Hillsdale students are encouraged to participate in the annual March for Life each January and are urged to join weekend pickets at an Ann Arbor Planned Parenthood. They’re further primed to volunteer at local Crisis Pregnancy Centers, join the county Right to Life chapter, and link hands in a Life Chain along Highway M-99. Lastly, their classroom instruction is supplemented by a subscription to the right-wing Imprimis Magazine —published monthly on campus, with articles touching a host of conservative themes.

Too bad Bader doesn’t mention who’s doing the “encouraging”: not the administration, but rather Students for Life, one of many campus clubs (and one I was a member of). Though she speaks as if she’s quoting some official school propaganda pushing these activities, what she’s really linked is merely SFL’s profile on the college website’s Clubs list (other Hillsdale clubs, by the way, include College Democrats and the Fairfield Society, the latter of which is a discussion forum which, while not specifically liberal, is known for giving a platform to a range of perspectives falling outside what’s commonly understood as the “Religious Right”).

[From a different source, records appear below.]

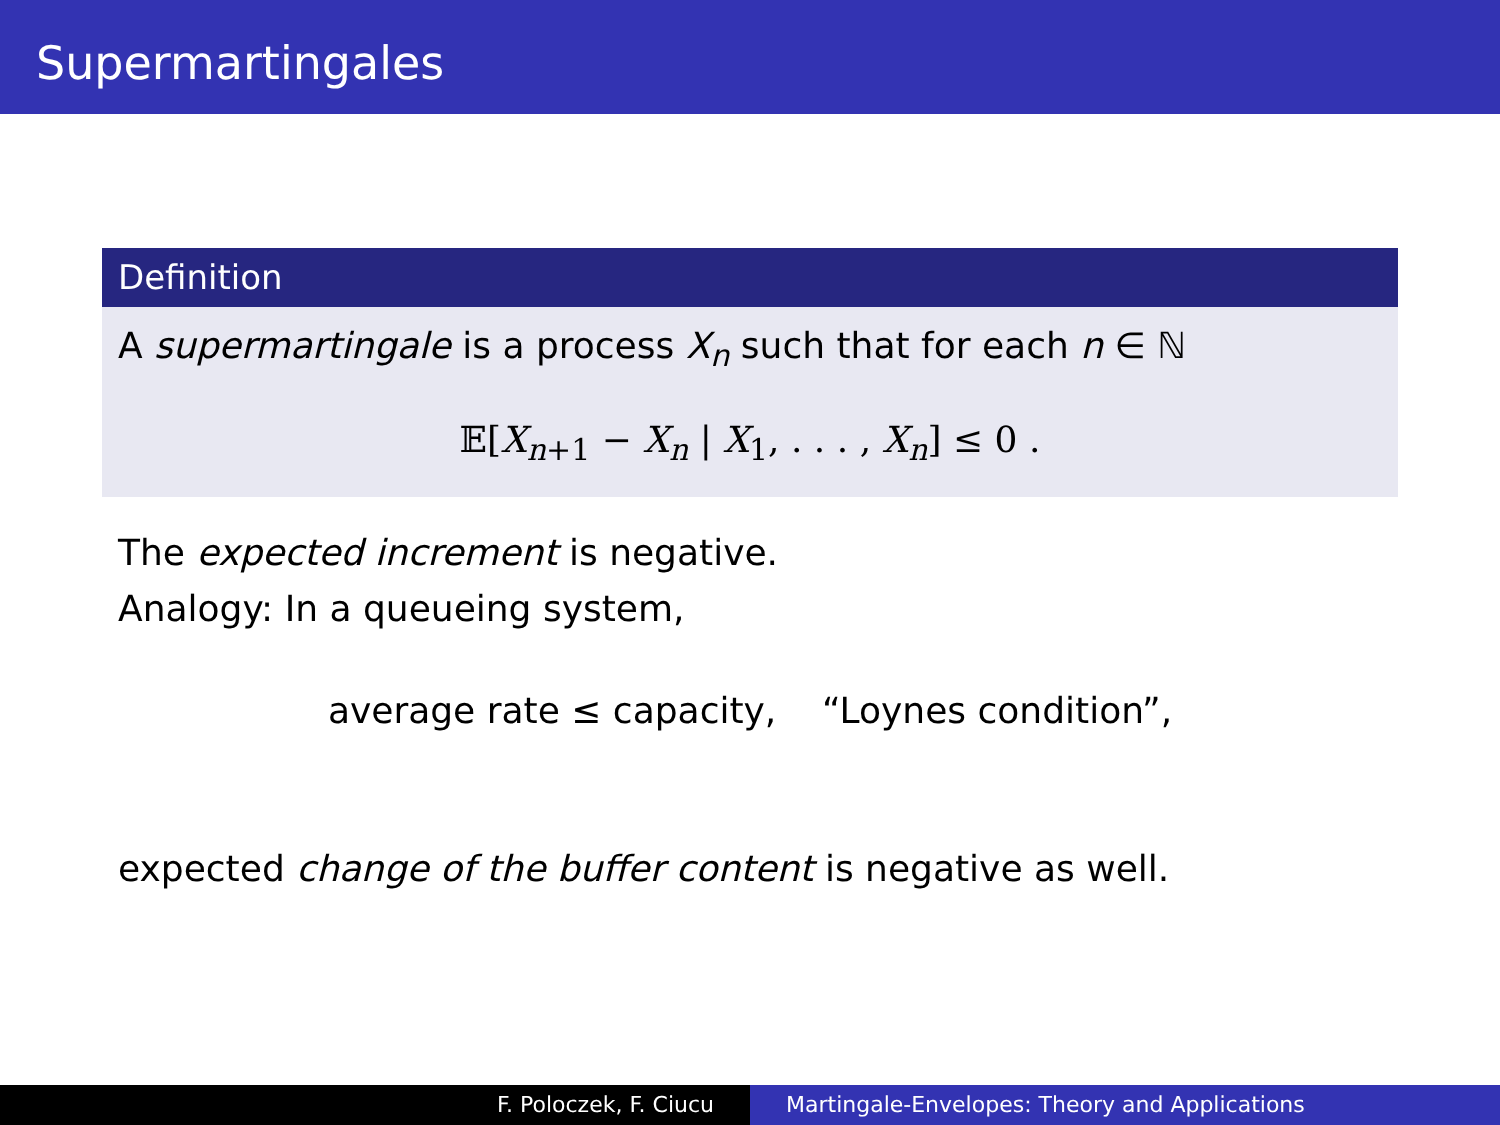Supermartingales
Definition
A supermartingale is a process X<sub>n</sub> such that for each n ∈ ℕ
𝔼[X<sub>n+1</sub> − X<sub>n</sub> | X<sub>1</sub>, . . . , X<sub>n</sub>] ≤ 0 .
The expected increment is negative.
Analogy: In a queueing system,
average rate ≤ capacity, “Loynes condition”,
expected change of the buffer content is negative as well.
F. Poloczek, F. Ciucu Martingale-Envelopes: Theory and Applications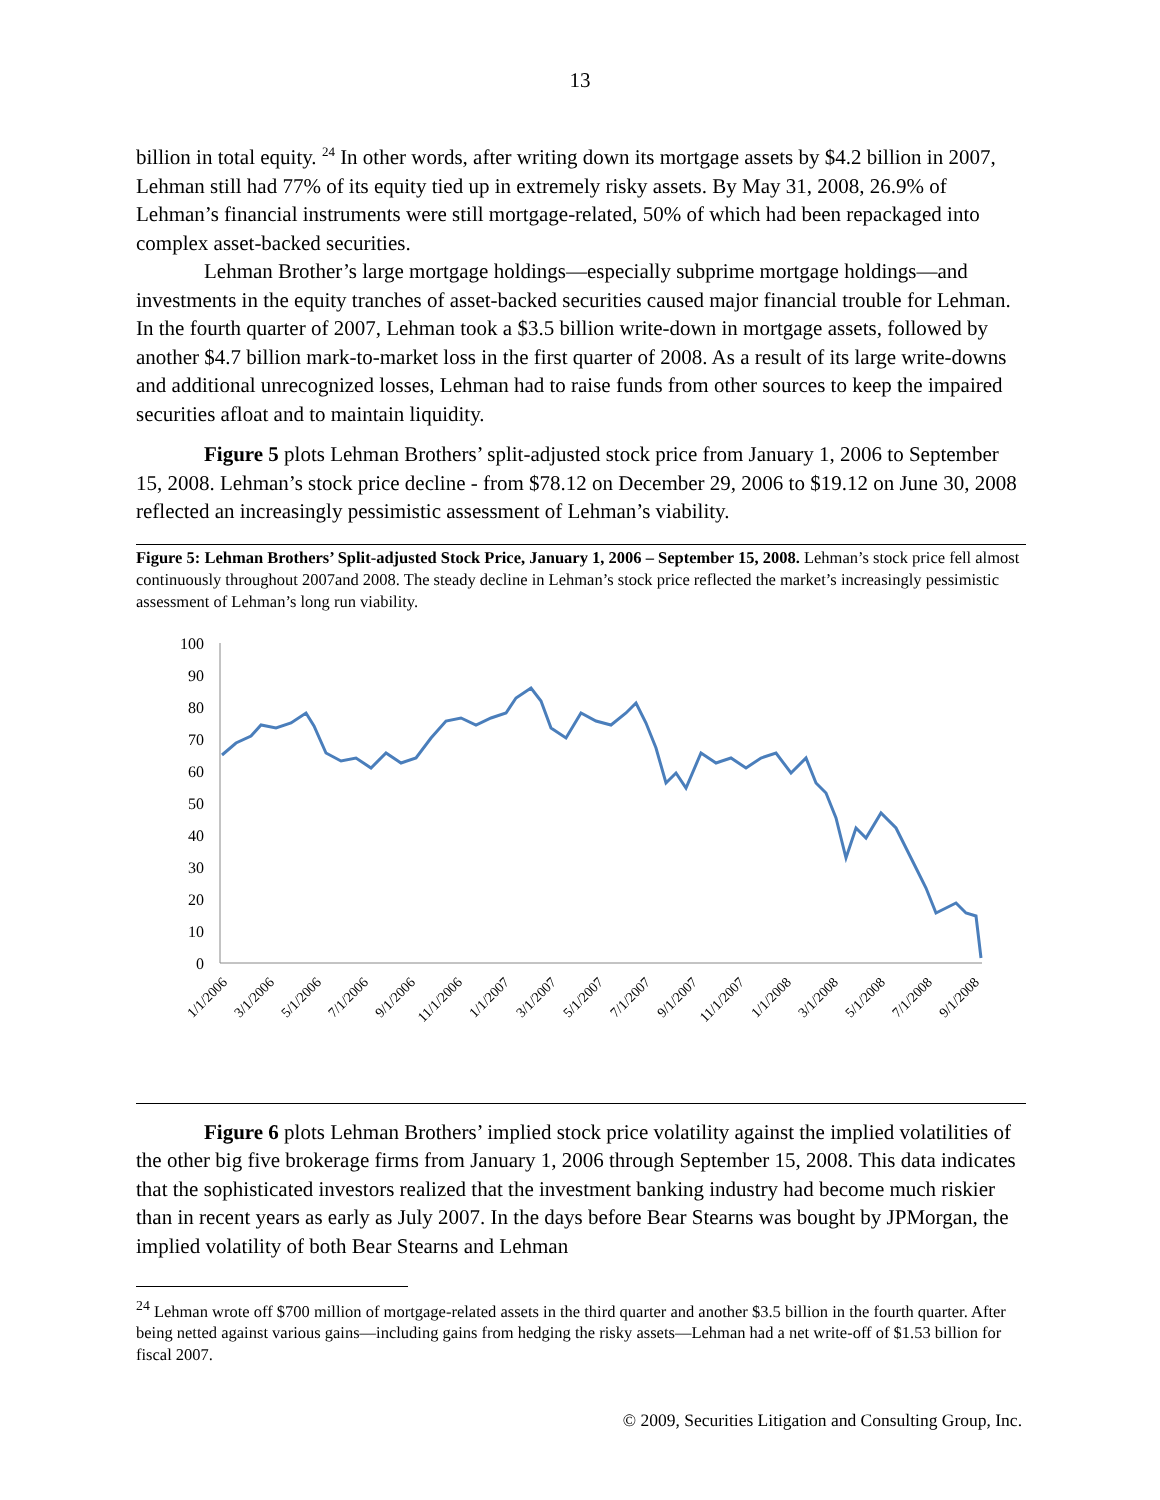13
billion in total equity. <sup>24</sup> In other words, after writing down its mortgage assets by $4.2 billion in 2007, Lehman still had 77% of its equity tied up in extremely risky assets. By May 31, 2008, 26.9% of Lehman’s financial instruments were still mortgage-related, 50% of which had been repackaged into complex asset-backed securities.
Lehman Brother’s large mortgage holdings—especially subprime mortgage holdings—and investments in the equity tranches of asset-backed securities caused major financial trouble for Lehman. In the fourth quarter of 2007, Lehman took a $3.5 billion write-down in mortgage assets, followed by another $4.7 billion mark-to-market loss in the first quarter of 2008. As a result of its large write-downs and additional unrecognized losses, Lehman had to raise funds from other sources to keep the impaired securities afloat and to maintain liquidity.
Figure 5 plots Lehman Brothers’ split-adjusted stock price from January 1, 2006 to September 15, 2008. Lehman’s stock price decline - from $78.12 on December 29, 2006 to $19.12 on June 30, 2008 reflected an increasingly pessimistic assessment of Lehman’s viability.
Figure 5: Lehman Brothers’ Split-adjusted Stock Price, January 1, 2006 – September 15, 2008. Lehman’s stock price fell almost continuously throughout 2007and 2008. The steady decline in Lehman’s stock price reflected the market’s increasingly pessimistic assessment of Lehman’s long run viability.
100
90
80
70
60
50
40
30
20
10
0
1/1/2006
3/1/2006
5/1/2006
7/1/2006
9/1/2006
11/1/2006
1/1/2007
3/1/2007
5/1/2007
7/1/2007
9/1/2007
11/1/2007
1/1/2008
3/1/2008
5/1/2008
7/1/2008
9/1/2008
Figure 6 plots Lehman Brothers’ implied stock price volatility against the implied volatilities of the other big five brokerage firms from January 1, 2006 through September 15, 2008. This data indicates that the sophisticated investors realized that the investment banking industry had become much riskier than in recent years as early as July 2007. In the days before Bear Stearns was bought by JPMorgan, the implied volatility of both Bear Stearns and Lehman
<sup>24</sup> Lehman wrote off $700 million of mortgage-related assets in the third quarter and another $3.5 billion in the fourth quarter. After being netted against various gains—including gains from hedging the risky assets—Lehman had a net write-off of $1.53 billion for fiscal 2007.
© 2009, Securities Litigation and Consulting Group, Inc.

(Oh, and Imprimis isn’t a classroom supplement; it’s a newsletter meant to share speeches from campus events with those beyond the campus.)

I would chide Eleanor Bader for lousy fact-checking, but that would imply that accuracy was what she was going for in the first place. The truth is that she simply can’t stand the fact that there remain pockets of academia where students aren’t taught to worship at the altar of abortionism, where the next generation is told that there are higher goods to which we should aspire – liberty, virtue, reason, responsibility – than unconditional sexual gratification.

Pro-choicers want to reach young people at their most impressionable, when their own propaganda can take root without competition. But by instilling in students better analytical skills and more enduring values, Hillsdale College inoculates them against such indoctrination – and stands as one of several bulwarks against the true fundamentalism of the secular left.